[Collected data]
————————

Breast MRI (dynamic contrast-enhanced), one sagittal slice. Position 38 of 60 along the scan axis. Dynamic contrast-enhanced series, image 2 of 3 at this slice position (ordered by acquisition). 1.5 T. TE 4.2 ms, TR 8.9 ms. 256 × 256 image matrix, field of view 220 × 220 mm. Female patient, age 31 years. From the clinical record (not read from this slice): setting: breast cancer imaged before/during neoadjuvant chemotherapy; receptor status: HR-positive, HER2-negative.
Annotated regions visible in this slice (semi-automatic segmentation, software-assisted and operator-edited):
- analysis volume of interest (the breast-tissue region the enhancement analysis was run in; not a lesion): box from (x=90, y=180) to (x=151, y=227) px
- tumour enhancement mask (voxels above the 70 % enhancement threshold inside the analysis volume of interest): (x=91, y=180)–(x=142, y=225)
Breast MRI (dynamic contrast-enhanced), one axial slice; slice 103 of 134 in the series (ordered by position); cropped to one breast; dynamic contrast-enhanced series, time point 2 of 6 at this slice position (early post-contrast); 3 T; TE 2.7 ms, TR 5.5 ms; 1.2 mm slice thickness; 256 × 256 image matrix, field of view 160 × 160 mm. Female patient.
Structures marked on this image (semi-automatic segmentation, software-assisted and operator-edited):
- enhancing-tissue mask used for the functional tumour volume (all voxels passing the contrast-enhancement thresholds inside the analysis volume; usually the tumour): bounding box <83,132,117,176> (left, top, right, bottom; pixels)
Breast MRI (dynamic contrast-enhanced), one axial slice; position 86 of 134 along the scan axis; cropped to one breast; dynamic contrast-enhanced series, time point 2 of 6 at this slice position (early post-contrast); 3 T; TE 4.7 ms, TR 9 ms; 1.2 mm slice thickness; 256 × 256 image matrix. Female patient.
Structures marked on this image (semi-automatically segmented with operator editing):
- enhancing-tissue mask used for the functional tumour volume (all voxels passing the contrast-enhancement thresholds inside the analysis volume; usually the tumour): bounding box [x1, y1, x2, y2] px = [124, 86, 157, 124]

————————

[What you should do] Wherever the string "operator" appears in the records, copy the whole line.

[Answer area]
Annotated regions visible in this slice (semi-automatic segmentation, software-assisted and operator-edited):
Structures marked on this image (semi-automatic segmentation, software-assisted and operator-edited):
Structures marked on this image (semi-automatically segmented with operator editing):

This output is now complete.